LA HUELLA DE PEREIRA


      En el Olimpo del Noroeste Atlántico celebrarán hoy el cuarto aniversario de la muerte y ascensión de Antonio Pereira. Cada 25 de abril le debemos al maestro una postal, y allá que se la enviamos por el cartero de su pequeño tren de vía secundaria... ¡Los cuentos y poemas que le crecían entre su prodigio y este mundo desquiciado!


     Sus poemas más brillantes seguro que harán hoy en aquella su morada luminosa un canto monumental “que ningún viento volverá pedazos”. Y por delante de su terraza pasará cuanto soñó que pasaría cuando tenía una casa junto al mar: “las mujeres más altas de soñar en los insomnios”, barcos cruzando la bahía cargados de pañuelos, caballitos de tierra y mar trotando por la arena...

      Ya veis que voy urdiendo esta columna con las voces de sus versos. Creo que mi deber en este día es difundir una vez más la memoria de sus poemas/meteoros.
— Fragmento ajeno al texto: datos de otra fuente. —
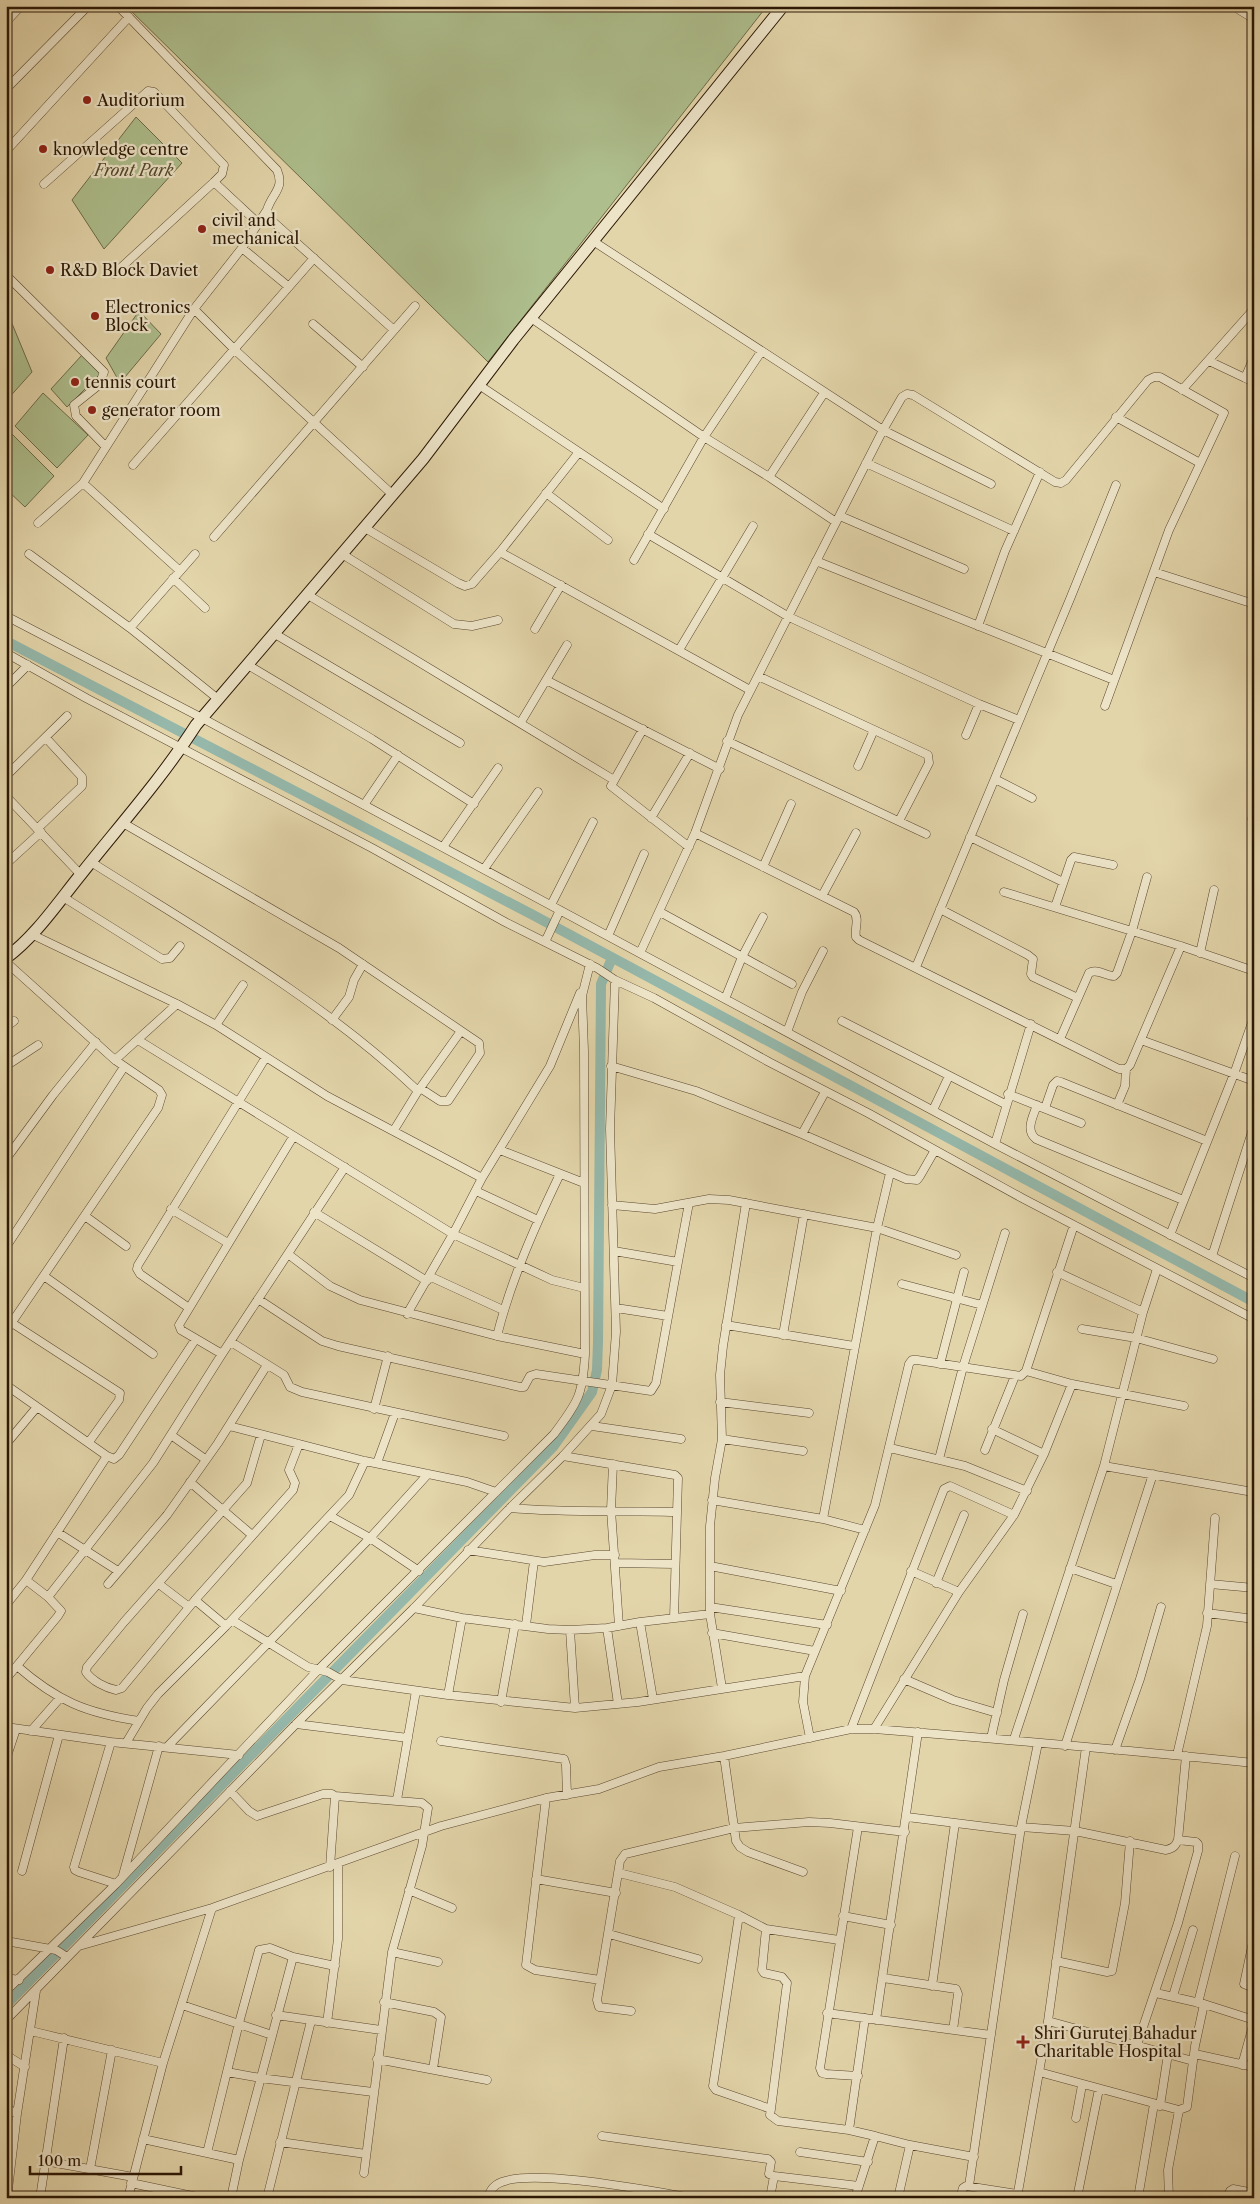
<svg xmlns="http://www.w3.org/2000/svg" width="1260" height="2204" viewBox="0 0 1260 2204" font-family="'Libre Caslon Text',serif">
<style>
.green{fill:#aebe8d;stroke:#6d6b49}
.lines{fill:none;stroke-linecap:round;stroke-linejoin:round}
.canal{stroke:#95b8ab;stroke-width:10}
.street-casing{stroke:#5a472e;stroke-width:9}
.secondary-casing{stroke:#2c1805;stroke-width:13}
.street{stroke:#ede4c8;stroke-width:8}
.secondary{stroke:#ede4c8;stroke-width:11}
.poi-dot{fill:#8f2418;stroke:#ede4c8;stroke-width:2}
.labels{text-anchor:middle;stroke-width:4.5;stroke-linejoin:round;paint-order:stroke}
.poi-label{font-size:16px;fill:#2c1805;stroke:#ede4c8;text-anchor:start}
.park-label{font-size:16px;font-style:italic;fill:#534a2e;stroke:#ede4c8}
</style>
<rect width="100%" height="100%" fill="#e3d5aa"/>
<filter id="stains"><feTurbulence type="fractalNoise" baseFrequency=".004" numOctaves="4"/><feColorMatrix values="0 0 0 0 .2 0 0 0 0 .09 0 0 0 0 .02 0 0 0 .5 -.17"/></filter>
<radialGradient id="worn" r=".72"><stop offset=".6" stop-color="#630" stop-opacity="0"/><stop offset="1" stop-color="#630" stop-opacity=".3"/></radialGradient>
<!-- green -->
<path class="green" d="M126 6H767L488 362Z
M136 117 182 163 104 249 72 200Z
M6 309 32 372 6 401Z
M139 311 161 334 120 383 106 358Z
M82 355 100 374 67 407 51 389Z
M43 393 88 435 57 468 15 426Z
M8 430 54 476 25 507 6 489Z"/>
<g class="lines">
<!-- canal -->
<path class="canal" d="M6 641 533 915 1254 1302
M6 2005 553 1447 592 1392 597 1370 598 1342 601 984 612 958"/>
<!-- street casing -->
<g class="street-casing">
<path id="street" d="M118 6 277 170C285 189 272 193 267 210L270 219 394 330
M1233 6 1254 19
M6 22 21 6
M6 89 88 6
M6 151 129 17
M44 184 148 91 154 92 224 165 222 174 214 182
M593 241 883 430 991 484
M242 248 289 287
M114 274 214 182 258 223
M6 275 104 372 99 385 74 405 76 416 106 447
M194 309 235 350 393 495
M531 318 704 437 769 477 836 522
M313 324 363 367
M1254 357 1245 378 1254 382
M1209 361 1245 378
M479 385 664 509
M1182 390 1254 309
M1116 417 1200 463
M866 463 1014 531
M133 465 314 258
M769 477 824 393
M83 483 180 571
M546 493 608 540
M840 516 964 569
M38 523 83 483 194 309 242 248 267 210
M365 528 458 583 465 586 472 584 500 552 579 452
M648 534 789 617 979 704 1019 720
M214 537 415 306
M500 552 750 690
M29 554 130 628 218 699
M342 554 454 624 472 626 498 620
M634 560 704 437 761 352
M816 561 1114 680
M1154 572 1254 604
M173 578 205 608
M308 595 614 780
M6 616 202 718 995 1144 1254 1278
M978 626 1005 551 1040 472
M130 628 195 554
M535 629 561 585
M275 634 460 743
M679 650 753 526
M6 653 86 698 372 848 505 922 597 968 615 980 654 998 769 1062 868 1113 1022 1198 1254 1319
M248 665 372 739 474 804
M758 676 928 755 929 763 899 821
M546 680 720 769
M6 687 28 665
M521 722 567 645
M643 729 611 786 689 847
M966 735 979 704
M727 741 926 834
M858 766 874 730
M6 776 67 716
M995 779 1032 798
M6 796 81 875
M364 805 398 755
M1254 809 1252 819H1254
M651 818 690 753
M123 823 339 948 479 1043 480 1053 448 1101H440L420 1088
M37 829 82 786V777L46 738
M695 833 854 912C860 919 854 929 856 937L859 940 1119 1069H1126L1130 1065 1181 946
M970 837 1063 882
M443 847 498 768
M91 862C203 933 321 999 418 1091
M6 864 41 832
M763 867 791 804
M484 869 538 792
M1004 892 1181 946 1254 971
M822 896 856 833
M63 897 162 959 170 958 180 946
M551 905 593 822
M1055 907 1071 860 1074 857 1113 865
M940 909 1028 955 1033 959 1031 974 1033 977 1078 998
M660 912 792 984
M31 934 177 1004 216 1025 327 1096 482 1178
M608 936 644 854
M545 942 560 910
M640 953 695 833 738 715 883 430 902 397 907 394 913 395 1055 482 1061 483 1066 480 1148 380 1154 377H1160L1224 413 1169 530 1105 706
M1200 953 1214 890
M6 962 115 1060 159 1090 162 1095 158 1108 6 1331
M916 967 1070 599 1116 485
M725 999 742 957 763 917
M332 1020 349 997 354 980 363 964
M842 1021 1005 1104
M216 1025 243 985
M6 1027 14 1021
M787 1032 802 992 823 951
M1060 1039 1089 973C1097 968 1106 976 1114 976L1117 973 1132 931 1147 877
M138 1040 453 1234 552 1280 584 1288
M1141 1040 1254 1081
M115 1060 177 1004
M6 1066 38 1045
M611 1066 696 1091 802 1134 906 1179 917 1180 920 1176 935 1150
M1008 1094 1081 1123
M1037 1105C1033 1117 1025 1130 1036 1139L1183 1200
M1117 1105 1125 1086 1126 1069
M1045 1108 1053 1085 1057 1081 1061 1082 1207 1141
M933 1110 949 1076
M394 1130 418 1091 461 1031
M802 1134 825 1092
M995 1144 1031 1024
M500 1150 584 1183
M6 1159 53 1095 96 1042
M476 1191 538 1220
M612 1205 655 1209 709 1199 729 1200 877 1228 956 1255
M171 1209 228 1243
M314 1212 427 1281
M85 1216 126 1246
M1170 1235 1234 1074 1254 1017
M6 1247 124 1067
M614 1251 678 1262 689 1203
M288 1254 330 1286 360 1300 497 1336 585 1354
M1212 1256 1254 1126
M1057 1272 1143 1312
M44 1276 153 1354
M429 1276 503 1310
M902 1284 982 1305
M258 1299 322 1341 338 1346 520 1387H524L530 1376 536 1374 651 1391 656 1383 678 1262
M189 1308 140 1274 137 1269 138 1265 266 1057
M616 1308 668 1316
M407 1314 453 1234 482 1178 550 1066 580 993
M12 1323 120 1393 119 1400 89 1442
M726 1325 854 1346
M1082 1329 1136 1338 1213 1359
M783 1335 804 1214
M497 1336C511 1280 535 1226 560 1174
M231 1342 284 1375 290 1387 302 1392 504 1436
M222 1354 181 1330 179 1325 293 1137
M940 1364 964 1272
M1026 1371 1072 1384 1184 1406
M6 1385 107 1456 114 1459 119 1455 195 1340
M720 1402 809 1413
M374 1409 388 1356
M229 1426 365 1461 467 1482 496 1492
M592 1426 681 1439
M992 1429 1044 1454
M171 1435 205 1459
M261 1435 247 1483 124 1622 87 1667 86 1672C92 1681 106 1688 116 1690L122 1688 195 1600 293 1490 295 1483 289 1470 299 1444
M722 1439 803 1451
M6 1444 37 1407
M890 1448 965 1466 1027 1491
M985 1450 1015 1376
M563 1456 675 1475 678 1478 674 1618
M939 1459 963 1367 1005 1233
M377 1463 395 1413
M613 1464 611 1510 619 1626
M1104 1466 1253 1492
M190 1482 252 1535
M712 1500 823 1519 865 1530
M510 1508C566 1513 621 1510 676 1512
M330 1516 370 1538 419 1571
M823 1519 877 1228 890 1173
M57 1532 118 1571
M468 1550 544 1562 595 1555H615
M616 1563 675 1564
M710 1566 841 1591
M1070 1568 1116 1584
M911 1571 959 1592
M936 1583 964 1515
M108 1584 167 1515 218 1443 267 1365
M159 1584 189 1607
M1210 1584 1254 1588
M48 1597 153 1463 222 1354 345 1167
M195 1600 226 1626
M6 1605 26 1580 107 1456
M710 1607 827 1625
M414 1608 462 1618 548 1629 570 1630 607 1628 640 1622 710 1614
M1207 1613 1254 1619
M232 1620 308 1667 328 1672 342 1680 448 1695 575 1708 638 1702 805 1676
M640 1622 653 1699
M526 1625 534 1561
M607 1628 618 1704
M570 1630 575 1708
M712 1633 815 1651
M17 1666C57 1701 86 1713 139 1721
M6 1679 58 1616 61 1611 48 1597 26 1580
M904 1679 953 1700 997 1713
M722 1688 710 1614V1526L715 1478 722 1439 720 1375 723 1346 746 1203
M448 1695 462 1618
M501 1702 515 1624
M296 1724 408 1738
M6 1727 111 1742 239 1755
M851 1729 944 1489 950 1486 1014 1515
M874 1729 959 1592 1014 1515 1044 1454 1072 1384
M31 1731 60 1698
M810 1738 803 1702 805 1676 875 1505 909 1364 912 1360H917L1021 1376 1026 1371 1074 1225
M991 1738 1004 1680 1023 1614
M1014 1739 1104 1466 1143 1312 1157 1269
M441 1741 564 1759 566 1765 567 1795
M111 1742 74 1867 75 1870 79 1872 116 1884
M126 1743 147 1708 158 1694 226 1626 349 1495 365 1461
M1065 1746 1153 1474
M167 1747 370 1538 428 1474
M1115 1750 1140 1679 1161 1607
M1177 1755 1207 1626 1215 1518
M724 1756 736 1841 740 1847 748 1852 803 1872
M6 1759 16 1729
M230 1791 249 1811 257 1816 323 1794H332L335 1796 330 1867
M335 1796 422 1803 428 1808 422 1846 392 1952 364 2173
M546 1798 526 1965 535 1970 600 1980
M397 1800 416 1691
M907 1817 1020 1831
M1021 1827 1075 1831 1166 1850C1173 1848 1175 1847 1178 1840L1186 1756
M22 1871 59 1735
M619 1873 675 1887 739 1915 766 1929 839 1940
M123 1875 159 1746
M536 1879 616 1893
M409 1890 452 1908
M739 1915 713 2086 716 2090 771 2109 770 2115 778 2121 849 2130 875 2136 855 2198
M843 1916 891 1925
M766 1929 762 1970 764 1973 782 1977 787 1983 771 2109
M609 1934 698 1959
M1254 1937 1244 1984 1254 1988
M6 1941 56 1950 67 1957
M79 1946 212 1908 441 1826 546 1798 599 1789 659 1767 724 1756 851 1729H874C1001 1739 1127 1750 1254 1763
M392 1952 438 1962
M1056 1961 1107 1972 1112 1971 1125 1903 1130 1841
M6 1978 19 1980
M883 1978 956 1989 958 1994 953 2030
M932 1986 955 1823
M6 1991 116 1884 318 1670 554 1434C578 1402 583 1395 585 1354L584 1051 582 996 590 964
M1156 1993 1204 2004 1254 2020
M1173 1996 1193 1930
M384 2002 434 2012 441 2017 433 2069
M1198 2003 1235 1856
M182 2005 272 2035
M631 2011 599 2007 597 2000 620 1861 625 1854 734 1828 809 1822 830 1823 905 1832
M827 2013 991 2035
M276 2015 381 2030
M6 2020 296 1724 414 1608 510 1508 563 1456 601 1414 612 1385 616 1332 610 1129 615 980
M876 2020 918 1732
M1048 2021 1193 2061
M327 2023 338 1939V1864
M31 2031 163 2063
M1137 2045 1178 1923 1198 1851V1844L1196 1842 1178 1840
M1195 2054 1254 2067
M6 2055 25 2067
M377 2059 487 2080
M1242 2065 1254 2022
M227 2072 260 2078 373 2092
M1039 2072 1179 2110
M858 2076 826 2074 822 2073 820 2068 858 1827
M1160 2106 1168 2054
M6 2108 17 2114
M1076 2118 1082 2085
M849 2130 865 2018
M602 2136 768 2159 771 2162 769 2174 774 2176
M875 2136 910 2145
M143 2139 239 2160
M280 2142 366 2154
M800 2152 868 2162
M207 2153 239 2023 259 1950 270 1948 293 1957 335 1966
M45 2161 133 2177
M90 2169 112 2050
M131 2183 202 2198
M969 2186 1021 1827 1038 1743
M7 2198 17 2114 36 1991
M40 2198 64 2038
M128 2198 163 2063 212 1908
M231 2198 239 2160 293 1957
M267 2198 311 2021
M488 2198C489 2193 492 2188 496 2185 522 2165 657 2192 693 2198
M770 2198 774 2176 859 2186
M898 2198 910 2145 974 2157
M960 2198 963 2188 966 2186 1017 2194
M1017 2198 1048 2021 1086 1747
M1077 2198 1099 2089
M1138 2198 1154 2104
M1169 2198 1168 2170 1179 2110 1187 2107 1195 2046 1204 2004
M1228 2198 1230 2191 1233 2189 1254 2193"/>
</g>
<!-- secondary casing -->
<g class="secondary-casing">
<path id="secondary" d="M6 958C36 936 59 901 82 873 121 824 162 778 196 725L423 459 513 340 783 6"/>
</g>
<!-- street -->
<use href="#street" class="street"/>
<!-- secondary -->
<use href="#secondary" class="secondary"/>
</g>
<!-- markers -->
<g class="poi-dot">
<circle cx="87" cy="100" r="5"/>
<circle cx="43" cy="149" r="5"/>
<circle cx="202" cy="229" r="5"/>
<circle cx="50" cy="270" r="5"/>
<circle cx="95" cy="316" r="5"/>
<circle cx="75" cy="382" r="5"/>
<circle cx="92" cy="410" r="5"/>
<path d="M1020.5 2034.5h5v5h5v5h-5v5h-5v-5h-5v-5h5z"/>
</g>
<g class="labels">
<!-- poi labels -->
<g class="poi-label">
<text x="97" y="106">Auditorium</text>
<text x="53" y="155">knowledge centre</text>
<text x="212" y="226">civil and<tspan x="212" dy="18">mechanical</tspan></text>
<text x="60" y="276">R&amp;D Block Daviet</text>
<text x="105" y="313">Electronics<tspan x="105" dy="18">Block</tspan></text>
<text x="85" y="388">tennis court</text>
<text x="102" y="416">generator room</text>
<text x="1034" y="2039">Shri Gurutej Bahadur<tspan x="1034" dy="18">Charitable Hospital</tspan></text>
</g>
<!-- park labels -->
<g class="park-label">
<text x="134" y="176">Front Park</text>
</g>
</g>
<!-- margin -->
<rect width="1260" height="2204" fill="none" stroke="#e3d5aa" stroke-width="25"/>
<rect x="8" y="8" width="1245" height="2189" fill="none" stroke="#2c1805" stroke-width="2.5"/>
<rect x="12" y="12" width="1235" height="2179" fill="none" stroke="#2c1805"/>
<!-- scale -->
<path d="M30 2166v8h151v-8" fill="none" stroke="#2c1805" stroke-width="2.5"/>
<text x="38" y="2166" font-size="15" fill="#2c1805" stroke="#ede4c8" stroke-width="4" paint-order="stroke">100 m</text>
<rect width="100%" height="100%" filter="url(#stains)"/>
<rect width="100%" height="100%" fill="url(#worn)"/>
</svg>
Recordar por ejemplo sus Prescripciones del vino: que sólo hay un vino que deba pagarse, “el del anochecer y nuevo y rojo”, ese vino que la mujer ha de desangrar de segunda boca “en el hervor del corazón amante”. Y porque “beber con todos es beber con uno, beber a solas comulgar la tierra”.


     O reescribir su Reclamación del mar, reproclamando así su derecho de poeta de tierra adentro “al delgado confín donde la tierra cede”, porque el mar no es sólo de los litorales, “porque si todo fuese mar ya mar no habría...” Y lo difícil que es cantar la primavera, los frutales del amor, estos malheridos frutales del Bierzo de la helada tardía que continuarán a pesar de todo reviviendo.

     Y cómo no repetir esa su Oración en que agradece al Señor no haberle hecho cirujano ni conductor del autobús escolar, y le pide entonces que se quede un ratito y le aguante todas las cosas ordinarias que le preocupan “mientras voy a un recado y cualquier día no vuelvo”.


     Andará hoy enarbolando fuegos como pudores, como si hubiese renacido frente al Burbia del Otro Barrio, príncipe de la Cábila celestial, con los brazos abiertos al Poniente de Dios. Tendrá su momento glorioso, tal vez a las ocho de la tarde, para cantarles a todos su Poética, para hacerles saber que “es un crimen de lesa poesía exprimirle a la almendra del verbo su licor y entregarlo a los indiferentes”. 


    Habrá que imaginar la cara de ciruelos que pondrán los vates de ultratumba cuando escuchen al maestro declamar: “Retén el aire en el pulmón florido hasta la hora en que tu canto sea disculpado por la necesidad, no vayas a jurar el verso en vano”. ¡Y el aplauso del Dios-Verso será tan grande como una bahía!

     La huella de su poesía... ¡Sea para nosotros un pedacito de sindolor, una tregua de consolación!